┌──

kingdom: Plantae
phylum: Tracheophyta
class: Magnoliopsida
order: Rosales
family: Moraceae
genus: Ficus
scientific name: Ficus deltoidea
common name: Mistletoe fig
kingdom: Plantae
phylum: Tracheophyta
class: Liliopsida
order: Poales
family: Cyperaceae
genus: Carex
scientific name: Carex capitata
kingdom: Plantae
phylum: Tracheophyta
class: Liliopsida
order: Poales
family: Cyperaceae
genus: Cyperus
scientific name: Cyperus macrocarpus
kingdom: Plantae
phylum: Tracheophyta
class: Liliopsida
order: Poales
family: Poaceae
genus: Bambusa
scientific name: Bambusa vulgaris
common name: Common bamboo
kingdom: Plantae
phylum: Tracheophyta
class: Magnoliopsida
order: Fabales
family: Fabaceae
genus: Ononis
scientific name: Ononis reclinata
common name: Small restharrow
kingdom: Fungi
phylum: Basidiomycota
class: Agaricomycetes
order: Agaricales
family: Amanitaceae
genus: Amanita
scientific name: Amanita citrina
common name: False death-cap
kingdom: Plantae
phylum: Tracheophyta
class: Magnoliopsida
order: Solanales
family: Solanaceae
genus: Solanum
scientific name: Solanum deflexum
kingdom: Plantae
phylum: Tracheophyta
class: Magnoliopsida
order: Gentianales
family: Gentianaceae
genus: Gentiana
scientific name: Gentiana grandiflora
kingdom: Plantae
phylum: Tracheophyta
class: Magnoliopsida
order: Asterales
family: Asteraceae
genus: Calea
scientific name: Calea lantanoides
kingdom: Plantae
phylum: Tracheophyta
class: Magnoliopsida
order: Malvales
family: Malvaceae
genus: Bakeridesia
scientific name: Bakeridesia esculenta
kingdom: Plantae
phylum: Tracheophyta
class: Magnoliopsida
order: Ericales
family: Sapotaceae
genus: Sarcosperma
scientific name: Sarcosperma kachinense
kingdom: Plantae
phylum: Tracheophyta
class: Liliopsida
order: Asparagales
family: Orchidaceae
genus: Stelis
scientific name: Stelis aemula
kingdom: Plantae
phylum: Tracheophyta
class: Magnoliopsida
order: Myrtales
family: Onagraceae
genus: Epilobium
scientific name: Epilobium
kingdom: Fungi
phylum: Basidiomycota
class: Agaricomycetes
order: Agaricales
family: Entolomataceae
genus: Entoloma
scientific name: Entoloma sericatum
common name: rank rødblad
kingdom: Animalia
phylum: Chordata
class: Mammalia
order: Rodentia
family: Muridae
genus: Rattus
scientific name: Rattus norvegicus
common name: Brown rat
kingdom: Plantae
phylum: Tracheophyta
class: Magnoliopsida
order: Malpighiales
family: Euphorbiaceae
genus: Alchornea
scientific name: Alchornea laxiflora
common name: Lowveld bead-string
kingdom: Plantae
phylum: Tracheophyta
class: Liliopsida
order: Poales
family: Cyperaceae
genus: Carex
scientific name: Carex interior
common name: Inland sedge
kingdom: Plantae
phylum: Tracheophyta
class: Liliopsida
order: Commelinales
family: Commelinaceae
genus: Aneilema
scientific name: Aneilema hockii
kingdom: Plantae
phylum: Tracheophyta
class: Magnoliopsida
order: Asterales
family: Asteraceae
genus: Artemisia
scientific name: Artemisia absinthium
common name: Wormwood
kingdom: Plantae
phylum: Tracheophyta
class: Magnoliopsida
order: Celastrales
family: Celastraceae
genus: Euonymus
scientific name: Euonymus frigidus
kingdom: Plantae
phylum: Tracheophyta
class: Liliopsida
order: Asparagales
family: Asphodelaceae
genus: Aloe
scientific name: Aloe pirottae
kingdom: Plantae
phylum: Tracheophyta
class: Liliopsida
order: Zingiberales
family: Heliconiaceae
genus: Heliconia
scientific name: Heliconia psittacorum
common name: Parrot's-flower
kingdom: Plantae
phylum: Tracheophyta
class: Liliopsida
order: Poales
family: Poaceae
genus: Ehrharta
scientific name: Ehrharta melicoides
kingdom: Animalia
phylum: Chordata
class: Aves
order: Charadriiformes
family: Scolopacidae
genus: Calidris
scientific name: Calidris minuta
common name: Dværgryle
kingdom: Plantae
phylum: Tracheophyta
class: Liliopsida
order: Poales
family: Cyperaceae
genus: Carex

└──

Write out every line of the records above as a JSON list of strings, one string per line and no strings for blank lines.

Task output —
[
  "kingdom: Plantae",
  "phylum: Tracheophyta",
  "class: Magnoliopsida",
  "order: Rosales",
  "family: Moraceae",
  "genus: Ficus",
  "scientific name: Ficus deltoidea",
  "common name: Mistletoe fig",
  "kingdom: Plantae",
  "phylum: Tracheophyta",
  "class: Liliopsida",
  "order: Poales",
  "family: Cyperaceae",
  "genus: Carex",
  "scientific name: Carex capitata",
  "kingdom: Plantae",
  "phylum: Tracheophyta",
  "class: Liliopsida",
  "order: Poales",
  "family: Cyperaceae",
  "genus: Cyperus",
  "scientific name: Cyperus macrocarpus",
  "kingdom: Plantae",
  "phylum: Tracheophyta",
  "class: Liliopsida",
  "order: Poales",
  "family: Poaceae",
  "genus: Bambusa",
  "scientific name: Bambusa vulgaris",
  "common name: Common bamboo",
  "kingdom: Plantae",
  "phylum: Tracheophyta",
  "class: Magnoliopsida",
  "order: Fabales",
  "family: Fabaceae",
  "genus: Ononis",
  "scientific name: Ononis reclinata",
  "common name: Small restharrow",
  "kingdom: Fungi",
  "phylum: Basidiomycota",
  "class: Agaricomycetes",
  "order: Agaricales",
  "family: Amanitaceae",
  "genus: Amanita",
  "scientific name: Amanita citrina",
  "common name: False death-cap",
  "kingdom: Plantae",
  "phylum: Tracheophyta",
  "class: Magnoliopsida",
  "order: Solanales",
  "family: Solanaceae",
  "genus: Solanum",
  "scientific name: Solanum deflexum",
  "kingdom: Plantae",
  "phylum: Tracheophyta",
  "class: Magnoliopsida",
  "order: Gentianales",
  "family: Gentianaceae",
  "genus: Gentiana",
  "scientific name: Gentiana grandiflora",
  "kingdom: Plantae",
  "phylum: Tracheophyta",
  "class: Magnoliopsida",
  "order: Asterales",
  "family: Asteraceae",
  "genus: Calea",
  "scientific name: Calea lantanoides",
  "kingdom: Plantae",
  "phylum: Tracheophyta",
  "class: Magnoliopsida",
  "order: Malvales",
  "family: Malvaceae",
  "genus: Bakeridesia",
  "scientific name: Bakeridesia esculenta",
  "kingdom: Plantae",
  "phylum: Tracheophyta",
  "class: Magnoliopsida",
  "order: Ericales",
  "family: Sapotaceae",
  "genus: Sarcosperma",
  "scientific name: Sarcosperma kachinense",
  "kingdom: Plantae",
  "phylum: Tracheophyta",
  "class: Liliopsida",
  "order: Asparagales",
  "family: Orchidaceae",
  "genus: Stelis",
  "scientific name: Stelis aemula",
  "kingdom: Plantae",
  "phylum: Tracheophyta",
  "class: Magnoliopsida",
  "order: Myrtales",
  "family: Onagraceae",
  "genus: Epilobium",
  "scientific name: Epilobium",
  "kingdom: Fungi",
  "phylum: Basidiomycota",
  "class: Agaricomycetes",
  "order: Agaricales",
  "family: Entolomataceae",
  "genus: Entoloma",
  "scientific name: Entoloma sericatum",
  "common name: rank rødblad",
  "kingdom: Animalia",
  "phylum: Chordata",
  "class: Mammalia",
  "order: Rodentia",
  "family: Muridae",
  "genus: Rattus",
  "scientific name: Rattus norvegicus",
  "common name: Brown rat",
  "kingdom: Plantae",
  "phylum: Tracheophyta",
  "class: Magnoliopsida",
  "order: Malpighiales",
  "family: Euphorbiaceae",
  "genus: Alchornea",
  "scientific name: Alchornea laxiflora",
  "common name: Lowveld bead-string",
  "kingdom: Plantae",
  "phylum: Tracheophyta",
  "class: Liliopsida",
  "order: Poales",
  "family: Cyperaceae",
  "genus: Carex",
  "scientific name: Carex interior",
  "common name: Inland sedge",
  "kingdom: Plantae",
  "phylum: Tracheophyta",
  "class: Liliopsida",
  "order: Commelinales",
  "family: Commelinaceae",
  "genus: Aneilema",
  "scientific name: Aneilema hockii",
  "kingdom: Plantae",
  "phylum: Tracheophyta",
  "class: Magnoliopsida",
  "order: Asterales",
  "family: Asteraceae",
  "genus: Artemisia",
  "scientific name: Artemisia absinthium",
  "common name: Wormwood",
  "kingdom: Plantae",
  "phylum: Tracheophyta",
  "class: Magnoliopsida",
  "order: Celastrales",
  "family: Celastraceae",
  "genus: Euonymus",
  "scientific name: Euonymus frigidus",
  "kingdom: Plantae",
  "phylum: Tracheophyta",
  "class: Liliopsida",
  "order: Asparagales",
  "family: Asphodelaceae",
  "genus: Aloe",
  "scientific name: Aloe pirottae",
  "kingdom: Plantae",
  "phylum: Tracheophyta",
  "class: Liliopsida",
  "order: Zingiberales",
  "family: Heliconiaceae",
  "genus: Heliconia",
  "scientific name: Heliconia psittacorum",
  "common name: Parrot's-flower",
  "kingdom: Plantae",
  "phylum: Tracheophyta",
  "class: Liliopsida",
  "order: Poales",
  "family: Poaceae",
  "genus: Ehrharta",
  "scientific name: Ehrharta melicoides",
  "kingdom: Animalia",
  "phylum: Chordata",
  "class: Aves",
  "order: Charadriiformes",
  "family: Scolopacidae",
  "genus: Calidris",
  "scientific name: Calidris minuta",
  "common name: Dværgryle",
  "kingdom: Plantae",
  "phylum: Tracheophyta",
  "class: Liliopsida",
  "order: Poales",
  "family: Cyperaceae",
  "genus: Carex"
]